Germany's biggest grid operator TenneT has delayed major power lines, to bring wind power from the north to the industrialised south - where nuclear plants are being shut down - by three years to 2025.

More time is needed for legislation to put lines underground to quell residents' opposition.

But the delay means German grids are clogging up as the country has ramped up its own wind power output in recent years and that gets grid priority, leaving less room for cross-border volumes coming in from Scandinavia. "Power prices in Germany are higher than in the Nordics.

If more exports from Denmark were allowed, it would reduce prices in Germany and that would benefit German consumers," said Carsten Chachah, senior adviser at the Dansk Energi association. "Today, they are losing out," he added.

TenneT TSO GmbH, the German arm of the Dutch TenneT BV group, and western German peer Amprion have said there is no alternative if a shift to renewable energy is to succeed, but the situation is thwarting European plans for a single energy market.

The European umbrella group for grid companies, ENTSO-E, in a 10-year network development plan published in Brussels on Wednesday, said Europe's grids must be extended to help harmonise markets.

Western Denmark's Jutland peninsula used only 5 percent of potentially 1,800 megawatts (MW) of export capacity to Germany in the first quarter of 2016, down from 13 percent in 2015 and 28 percent in 2014, data from Dansk Energi shows.

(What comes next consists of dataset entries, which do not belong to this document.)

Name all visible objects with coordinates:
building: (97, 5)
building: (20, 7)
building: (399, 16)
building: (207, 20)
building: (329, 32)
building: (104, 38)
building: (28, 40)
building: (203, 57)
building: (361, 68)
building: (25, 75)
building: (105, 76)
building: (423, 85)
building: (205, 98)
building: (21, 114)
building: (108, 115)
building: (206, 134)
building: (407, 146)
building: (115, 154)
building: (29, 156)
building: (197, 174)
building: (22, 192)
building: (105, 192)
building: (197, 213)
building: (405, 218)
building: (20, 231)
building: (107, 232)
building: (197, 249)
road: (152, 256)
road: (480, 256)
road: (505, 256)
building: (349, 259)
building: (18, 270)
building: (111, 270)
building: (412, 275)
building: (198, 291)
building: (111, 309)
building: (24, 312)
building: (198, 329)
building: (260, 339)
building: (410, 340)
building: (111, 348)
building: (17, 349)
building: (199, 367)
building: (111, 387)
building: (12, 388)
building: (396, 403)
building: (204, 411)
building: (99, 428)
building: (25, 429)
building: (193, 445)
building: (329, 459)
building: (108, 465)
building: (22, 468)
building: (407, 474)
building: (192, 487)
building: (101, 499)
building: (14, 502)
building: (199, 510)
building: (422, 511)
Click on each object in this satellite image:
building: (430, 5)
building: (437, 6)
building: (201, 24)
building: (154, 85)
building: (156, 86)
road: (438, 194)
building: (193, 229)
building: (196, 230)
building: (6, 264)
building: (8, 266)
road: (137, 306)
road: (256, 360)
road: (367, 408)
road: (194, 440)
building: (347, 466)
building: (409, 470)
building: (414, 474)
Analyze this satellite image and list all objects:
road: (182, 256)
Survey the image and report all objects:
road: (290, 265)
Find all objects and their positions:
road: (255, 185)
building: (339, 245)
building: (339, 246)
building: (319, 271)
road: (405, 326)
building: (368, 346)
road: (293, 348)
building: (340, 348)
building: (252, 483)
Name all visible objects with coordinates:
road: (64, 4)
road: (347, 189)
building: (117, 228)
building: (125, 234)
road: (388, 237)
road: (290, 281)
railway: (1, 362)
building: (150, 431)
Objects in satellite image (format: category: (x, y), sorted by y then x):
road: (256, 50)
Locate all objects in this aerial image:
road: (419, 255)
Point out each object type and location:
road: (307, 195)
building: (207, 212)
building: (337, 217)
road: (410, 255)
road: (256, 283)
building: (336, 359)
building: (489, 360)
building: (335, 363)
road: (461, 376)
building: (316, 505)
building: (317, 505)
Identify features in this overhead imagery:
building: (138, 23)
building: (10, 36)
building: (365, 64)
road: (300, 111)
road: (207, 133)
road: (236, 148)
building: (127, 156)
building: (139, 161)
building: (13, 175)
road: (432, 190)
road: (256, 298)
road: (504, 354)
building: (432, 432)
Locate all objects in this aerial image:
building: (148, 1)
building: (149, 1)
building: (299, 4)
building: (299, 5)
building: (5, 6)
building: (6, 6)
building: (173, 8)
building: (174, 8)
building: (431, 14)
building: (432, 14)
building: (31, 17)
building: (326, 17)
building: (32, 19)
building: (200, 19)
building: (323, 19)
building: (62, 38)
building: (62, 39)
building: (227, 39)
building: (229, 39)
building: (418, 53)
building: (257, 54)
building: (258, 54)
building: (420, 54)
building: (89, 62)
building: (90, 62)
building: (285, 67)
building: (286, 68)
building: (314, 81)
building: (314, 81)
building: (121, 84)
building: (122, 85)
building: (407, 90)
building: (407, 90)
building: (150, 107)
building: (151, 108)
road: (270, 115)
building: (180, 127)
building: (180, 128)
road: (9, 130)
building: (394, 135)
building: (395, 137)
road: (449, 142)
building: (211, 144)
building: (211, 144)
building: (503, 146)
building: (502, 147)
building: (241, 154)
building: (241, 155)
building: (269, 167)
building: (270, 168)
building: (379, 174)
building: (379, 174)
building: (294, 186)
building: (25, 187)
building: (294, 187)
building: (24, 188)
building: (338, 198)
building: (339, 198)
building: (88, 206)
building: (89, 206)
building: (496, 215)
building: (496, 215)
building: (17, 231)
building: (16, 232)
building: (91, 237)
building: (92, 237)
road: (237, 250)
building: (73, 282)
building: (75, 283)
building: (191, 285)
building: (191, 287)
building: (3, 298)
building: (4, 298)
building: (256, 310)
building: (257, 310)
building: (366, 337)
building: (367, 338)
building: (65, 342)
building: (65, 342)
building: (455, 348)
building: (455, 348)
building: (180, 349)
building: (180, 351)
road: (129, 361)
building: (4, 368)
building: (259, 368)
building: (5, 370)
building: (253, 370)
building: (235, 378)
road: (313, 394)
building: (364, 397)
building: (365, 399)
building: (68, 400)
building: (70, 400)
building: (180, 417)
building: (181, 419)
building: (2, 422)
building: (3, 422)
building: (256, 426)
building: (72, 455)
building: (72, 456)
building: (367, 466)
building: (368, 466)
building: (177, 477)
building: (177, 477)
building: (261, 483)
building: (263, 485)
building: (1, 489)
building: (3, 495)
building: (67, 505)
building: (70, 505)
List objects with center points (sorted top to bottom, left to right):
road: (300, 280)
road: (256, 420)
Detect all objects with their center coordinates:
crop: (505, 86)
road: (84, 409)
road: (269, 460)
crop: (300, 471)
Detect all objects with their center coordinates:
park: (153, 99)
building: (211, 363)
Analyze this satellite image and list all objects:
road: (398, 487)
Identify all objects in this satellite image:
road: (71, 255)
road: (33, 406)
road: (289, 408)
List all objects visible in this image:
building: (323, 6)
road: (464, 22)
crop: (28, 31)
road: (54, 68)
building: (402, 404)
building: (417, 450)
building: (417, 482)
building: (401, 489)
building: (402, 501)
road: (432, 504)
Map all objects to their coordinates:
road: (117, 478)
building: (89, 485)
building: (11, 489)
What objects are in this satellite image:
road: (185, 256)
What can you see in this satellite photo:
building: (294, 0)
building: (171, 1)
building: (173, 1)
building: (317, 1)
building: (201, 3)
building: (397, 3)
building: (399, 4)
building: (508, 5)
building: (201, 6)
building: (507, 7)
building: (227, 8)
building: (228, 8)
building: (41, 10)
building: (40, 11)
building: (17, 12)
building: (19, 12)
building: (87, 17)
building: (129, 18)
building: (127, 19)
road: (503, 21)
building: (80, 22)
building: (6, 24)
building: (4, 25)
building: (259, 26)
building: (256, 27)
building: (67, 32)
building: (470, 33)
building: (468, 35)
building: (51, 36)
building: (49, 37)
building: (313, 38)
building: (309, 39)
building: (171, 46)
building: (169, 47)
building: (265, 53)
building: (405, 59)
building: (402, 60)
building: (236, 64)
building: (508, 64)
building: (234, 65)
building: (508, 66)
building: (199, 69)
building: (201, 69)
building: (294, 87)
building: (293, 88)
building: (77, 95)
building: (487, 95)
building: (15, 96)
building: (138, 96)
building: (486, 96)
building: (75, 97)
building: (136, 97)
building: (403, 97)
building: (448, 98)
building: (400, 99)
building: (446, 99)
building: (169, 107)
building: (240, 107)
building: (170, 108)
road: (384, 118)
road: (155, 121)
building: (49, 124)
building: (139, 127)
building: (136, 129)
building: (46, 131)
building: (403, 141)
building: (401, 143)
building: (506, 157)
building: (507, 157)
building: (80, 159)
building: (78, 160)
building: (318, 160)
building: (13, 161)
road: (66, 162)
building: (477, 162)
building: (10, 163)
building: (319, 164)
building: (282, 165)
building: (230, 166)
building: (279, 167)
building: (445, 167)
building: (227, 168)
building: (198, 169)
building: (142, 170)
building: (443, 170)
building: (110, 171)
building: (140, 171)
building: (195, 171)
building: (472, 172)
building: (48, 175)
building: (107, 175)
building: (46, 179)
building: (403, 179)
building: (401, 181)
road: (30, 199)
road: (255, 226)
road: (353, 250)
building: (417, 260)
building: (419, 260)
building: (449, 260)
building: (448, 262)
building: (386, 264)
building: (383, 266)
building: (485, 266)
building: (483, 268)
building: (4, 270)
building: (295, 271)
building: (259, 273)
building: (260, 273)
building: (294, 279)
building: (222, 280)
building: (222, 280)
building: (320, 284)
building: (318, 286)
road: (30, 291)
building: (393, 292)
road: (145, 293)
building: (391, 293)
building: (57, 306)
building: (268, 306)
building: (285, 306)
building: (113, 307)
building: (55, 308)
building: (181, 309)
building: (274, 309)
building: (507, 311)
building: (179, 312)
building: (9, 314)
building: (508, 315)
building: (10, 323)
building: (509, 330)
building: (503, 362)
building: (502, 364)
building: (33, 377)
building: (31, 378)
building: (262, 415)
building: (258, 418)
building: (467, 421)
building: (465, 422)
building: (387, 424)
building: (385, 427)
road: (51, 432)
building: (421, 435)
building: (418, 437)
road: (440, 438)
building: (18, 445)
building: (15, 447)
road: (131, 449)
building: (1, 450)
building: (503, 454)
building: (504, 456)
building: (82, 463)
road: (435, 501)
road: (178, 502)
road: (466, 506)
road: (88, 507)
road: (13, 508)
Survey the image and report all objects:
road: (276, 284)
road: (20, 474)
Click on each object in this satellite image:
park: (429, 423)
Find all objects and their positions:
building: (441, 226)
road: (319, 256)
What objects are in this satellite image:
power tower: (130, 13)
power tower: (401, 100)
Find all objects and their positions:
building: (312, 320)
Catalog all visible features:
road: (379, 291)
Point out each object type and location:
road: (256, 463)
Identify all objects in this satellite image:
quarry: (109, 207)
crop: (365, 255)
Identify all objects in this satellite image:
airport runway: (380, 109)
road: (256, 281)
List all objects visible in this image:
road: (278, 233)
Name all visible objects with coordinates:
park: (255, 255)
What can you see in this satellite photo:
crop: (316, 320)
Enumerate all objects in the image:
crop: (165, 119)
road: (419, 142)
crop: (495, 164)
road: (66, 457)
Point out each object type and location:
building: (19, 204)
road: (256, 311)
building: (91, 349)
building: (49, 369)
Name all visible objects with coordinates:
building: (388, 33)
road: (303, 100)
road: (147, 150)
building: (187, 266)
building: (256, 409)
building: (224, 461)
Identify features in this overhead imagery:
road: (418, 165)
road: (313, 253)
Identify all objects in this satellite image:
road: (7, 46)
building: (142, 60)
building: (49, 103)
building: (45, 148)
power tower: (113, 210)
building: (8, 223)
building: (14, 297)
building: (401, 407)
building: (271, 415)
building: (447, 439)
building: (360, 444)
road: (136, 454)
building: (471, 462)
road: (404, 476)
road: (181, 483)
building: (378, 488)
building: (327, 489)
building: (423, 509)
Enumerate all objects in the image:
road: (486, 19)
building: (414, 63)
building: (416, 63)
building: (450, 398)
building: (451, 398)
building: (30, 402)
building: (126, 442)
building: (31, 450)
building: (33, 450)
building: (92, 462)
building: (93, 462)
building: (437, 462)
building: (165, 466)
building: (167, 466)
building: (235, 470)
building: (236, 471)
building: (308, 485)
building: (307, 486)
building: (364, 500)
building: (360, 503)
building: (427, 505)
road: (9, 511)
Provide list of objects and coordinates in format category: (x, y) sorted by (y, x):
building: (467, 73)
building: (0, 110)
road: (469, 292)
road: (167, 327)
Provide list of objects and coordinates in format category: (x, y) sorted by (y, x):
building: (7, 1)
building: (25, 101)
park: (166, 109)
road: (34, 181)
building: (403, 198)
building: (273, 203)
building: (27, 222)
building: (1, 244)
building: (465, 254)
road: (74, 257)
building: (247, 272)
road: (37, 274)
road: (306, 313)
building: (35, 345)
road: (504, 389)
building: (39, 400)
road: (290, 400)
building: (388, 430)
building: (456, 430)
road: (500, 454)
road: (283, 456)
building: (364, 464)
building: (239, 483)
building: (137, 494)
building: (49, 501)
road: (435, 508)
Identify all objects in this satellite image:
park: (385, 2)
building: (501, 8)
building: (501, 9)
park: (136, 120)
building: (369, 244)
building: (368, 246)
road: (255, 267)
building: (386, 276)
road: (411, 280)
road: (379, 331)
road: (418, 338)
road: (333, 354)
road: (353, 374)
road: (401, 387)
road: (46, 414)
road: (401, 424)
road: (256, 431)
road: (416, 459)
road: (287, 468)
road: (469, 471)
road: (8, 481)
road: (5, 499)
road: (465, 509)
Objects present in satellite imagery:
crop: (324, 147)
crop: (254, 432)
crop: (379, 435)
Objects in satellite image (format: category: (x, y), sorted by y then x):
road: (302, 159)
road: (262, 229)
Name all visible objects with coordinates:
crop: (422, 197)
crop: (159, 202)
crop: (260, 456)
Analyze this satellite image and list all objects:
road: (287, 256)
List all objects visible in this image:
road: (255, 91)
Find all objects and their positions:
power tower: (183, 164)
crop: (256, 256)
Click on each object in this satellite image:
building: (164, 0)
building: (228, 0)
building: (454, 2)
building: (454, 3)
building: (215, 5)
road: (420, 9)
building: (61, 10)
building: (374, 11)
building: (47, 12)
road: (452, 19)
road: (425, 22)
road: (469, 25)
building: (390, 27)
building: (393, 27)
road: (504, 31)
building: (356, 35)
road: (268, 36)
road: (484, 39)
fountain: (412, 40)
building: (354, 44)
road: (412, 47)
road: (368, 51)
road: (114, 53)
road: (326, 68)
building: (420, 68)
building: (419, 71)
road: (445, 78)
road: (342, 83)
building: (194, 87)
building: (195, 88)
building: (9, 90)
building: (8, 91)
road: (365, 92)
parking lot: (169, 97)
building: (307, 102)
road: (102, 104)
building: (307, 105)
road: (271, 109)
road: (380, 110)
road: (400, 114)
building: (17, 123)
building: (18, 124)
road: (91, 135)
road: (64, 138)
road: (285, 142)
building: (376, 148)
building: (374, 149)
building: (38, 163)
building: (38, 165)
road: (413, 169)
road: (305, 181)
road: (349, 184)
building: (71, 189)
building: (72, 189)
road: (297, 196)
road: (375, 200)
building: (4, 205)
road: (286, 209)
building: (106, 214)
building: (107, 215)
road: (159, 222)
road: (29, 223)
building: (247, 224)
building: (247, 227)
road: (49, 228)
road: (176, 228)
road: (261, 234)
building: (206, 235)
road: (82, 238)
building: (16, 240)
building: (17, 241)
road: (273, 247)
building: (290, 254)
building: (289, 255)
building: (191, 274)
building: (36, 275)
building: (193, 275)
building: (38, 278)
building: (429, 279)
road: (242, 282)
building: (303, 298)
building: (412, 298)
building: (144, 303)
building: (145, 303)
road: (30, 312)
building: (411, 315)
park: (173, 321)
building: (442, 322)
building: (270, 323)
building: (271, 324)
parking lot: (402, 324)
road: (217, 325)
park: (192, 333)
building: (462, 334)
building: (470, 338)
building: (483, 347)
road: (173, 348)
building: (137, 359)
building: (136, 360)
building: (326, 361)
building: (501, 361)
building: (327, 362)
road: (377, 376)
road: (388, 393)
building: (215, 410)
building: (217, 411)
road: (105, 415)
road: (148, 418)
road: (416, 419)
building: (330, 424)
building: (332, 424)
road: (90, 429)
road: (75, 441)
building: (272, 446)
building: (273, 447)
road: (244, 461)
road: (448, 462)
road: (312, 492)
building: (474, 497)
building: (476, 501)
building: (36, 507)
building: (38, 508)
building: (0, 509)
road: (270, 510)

The Jutland route represents around 40 percent of potential Nordic power export capacity to west Europe. Apart from holding back Danish exports, its underutilisation also has negative repercussions on southbound power flows out of Sweden and Norway.

Yet Nordic hydroelectric power would be cheaper than Germany's domestic production, dominated by coal, gas and subsidised wind and solar power.

As well as being held up by opposition from residents and red tape, the north-south lines will cost more than forecast, Germany's big three grid operators, which also include 50Hertz in eastern Germany, have warned.

Germany has built ever more wind turbines in recent years, as Berlin targets 40 to 45 percent renewable power share by 2025 to help fight climate change.

But the delays to the new power lines mean the north of Germany has excess wind power supply while the south risks suffering shortages for some time to come. "It is true that the maximum export capacity from the Nordics into Germany can barely be tapped," said a spokeswoman for TenneT in Germany, which is in charge of a corridor running from Denmark to the very south of the country.

"This is due to the accelerating wind power expansion. But new local lines will be ready by 2020."

This includes a 120-kilometre line along the west coast of Germany's northern Schleswig-Holstein state and another 150-km one, from Hamburg to Kassoe in Denmark.

The spokeswoman said TenneT was in regular discussion with its Danish peer and with regulators in both countries.

The European Commission is seeking to mediate the issues between the member states, a Commission source told Reuters.

ENTSO-E also said there were many other bottleneck areas in the 35 European countries it represents, among them the Iberian peninsula, which has limited connection with France.